Stealing Harvard (2002)
Grade: C
Cast: Jason Lee, Tom Green, Leslie Mann, Dennis Farina, Megan Mullally, Tammy Blanchard, John C. McGinley
Director: Bruce McCulloch
Rated PG-13 for crude and sexual humor, language and drug references
Tom Green, one of the silver screen’s most hated personalities, is one of my favorite comedians. His films have not been as successful as his TV show because they lack what made his TV show great—the reaction of the people he was screwing with. Green would, say, hump a cow in public, and while the humping may or may not be funny, what earns the laugh is the way Green refuses to back down and is determined to get a reaction from those watching in horror. And the final layer of icing on the cake is when he makes people truly mad or offended. Thus is the hard-to-explain appeal of “The Tom Green Show”. I still have the tape “Tom Green’s Subway Monkey Hour” in which he screws with the Japanese, and I treasure it as much as anything else I own.
Sadly, Tom Green is not Hollywood’s latest $25 million man (go ahead and omit the ‘sadly’ at the beginning of the sentence). His latest, “Stealing Harvard”, will be lucky to make as much as his reviled “Freddy Got Fingered”, which was one of 2001’s biggest flops. Maybe “Stealing Harvard” deserves to flop too. And yet there is an effortless charm behind it, a charm that lands it ahead of the dull late-college antics of “National Lampoon’s Van Wilder”, but cannot quite propel it to the grandeur reached by the late-high school zaniness of “Orange County”. Jason Lee is in it, so that alone keeps me from flunking it. It also includes a performance from Leslie Mann (“Big Daddy”, “Orange County”), who is now the official queen of loony bitches.
Despite his top billing and the fact that he’s basically the only performer I’ve discussed in this review, Tom Green is not the star of “Stealing Harvard”. Well, not really. The story involves John Plummer (Jason Lee). He’s just raised $30,000 and as a result is about to get married to Elaine (Leslie Mann), the daughter of his caricature of a boss: the psychopathic Mr. Warner (Dennis Farina). Now he finds out that his sexually promiscuous sister (“Will & Grace”’s Megan Mullally) needs $29, 879 to pay for the education of her daughter (Tammy Blanchard), who is hoping to go to Harvard. And he can’t back out, because he promised years ago (on tape, conveniently enough) to pay for her tuition (one of the film’s many former titles was “You Promised”). Since he’s such a nice guy, he has to pay for it, but wants to marry Elaine too (she is, indeed, a loony bitch, as Green’s character points out to John, and the fact that the somewhat naïve John is so happy with such a loony bitch is one of the film’s quiet pleasures, intentional or not). So he turns to his best friend Duff (Green), and Duff suggests that they turn to a life of crime.
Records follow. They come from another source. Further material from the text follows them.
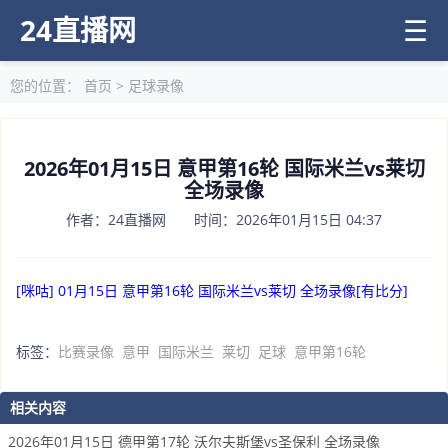
24直播网
☰
您的位置：
首页
>
足球录像
2026年01月15日 意甲第16轮 国际米兰vs莱切
全场录像
作者：24直播网 时间：2026年01月15日 04:37
[咪咕] 01月15日 意甲第16轮 国际米兰vs莱切 全场录像[有比分]
标签：
比赛录像
意甲
国际米兰
莱切
足球
意甲第16轮
相关内容
2026年01月15日 德甲第17轮 沃尔夫斯堡vs圣保利 全场录像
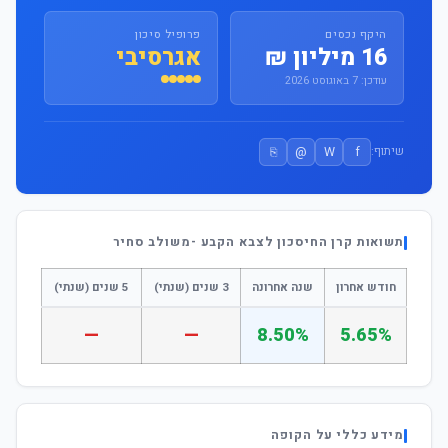
היקף נכסים
פרופיל סיכון
16 מיליון ₪
אגרסיבי
עודכן: 7 באוגוסט 2026
⎘
@
W
f
שיתוף:
תשואות קרן החיסכון לצבא הקבע -משולב סחיר
חודש אחרון
שנה אחרונה
3 שנים (שנתי)
5 שנים (שנתי)
—
—
8.50%
5.65%
מידע כללי על הקופה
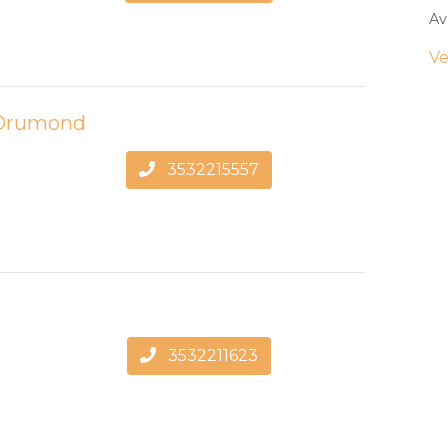
Av
Ve
 Drumond
3532215557
3532211623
You can’t blame John for listening; with a guy like Duff being your best friend, you must not be the biggest pumpkin in the intellectual patch, and his prospect probably doesn’t seem unreasonable. Hilarity, as could be predicted, ensues.
“Stealing Harvard” has appeal but it unwisely depends on how much you admire the cast. The script, unlike “Orange County”, is not a hilarious peppering of bizarre dialogue from quirky characters. It is not a complete loss, just a predictable piece of writing (tell me that the moment an old lady appears you aren’t expecting her to use the one allowed use of the f-word in a PG-13 comedy—if it were a drama, a couple other f-words could be thrown in because its intentions are serious—and tell me that the moment a dog appears you don’t expect it to hump Green, and tell me the moment the spooning gag becomes a big deal you don’t expect to see Green in a dress by the end of the film—don’t ask, you have to see it to know what I’m talking about).
However, its few charms did come through to me, because I like the cast. Jason Lee, not the best friend here, is a very good straight man; I hope he becomes a star, and not through crude and mediocre comedies like this. I still like Green, and he has some good bits here. I just wish I weren’t the only person in the world who liked him, because the $14 million gross of “Freddy” and this film’s $13 million gross to date aren’t signs of impending superstardom. Meanwhile, Mann, Blanchard, and Mullally are funny enough, and I don’t like Farina.
“Harvard”, despite its laughs, is never lifted to good movie status for many reasons, most of all its laziness. It never aspires to be much of anything, and thus is never much of anything. I laughed at some of Green’s stuff and Lee’s reactions, but then I went home and almost instantly forgot about the whole experience. They say you get what you pay for; “they” obviously saw “Stealing Harvard” at a matinee.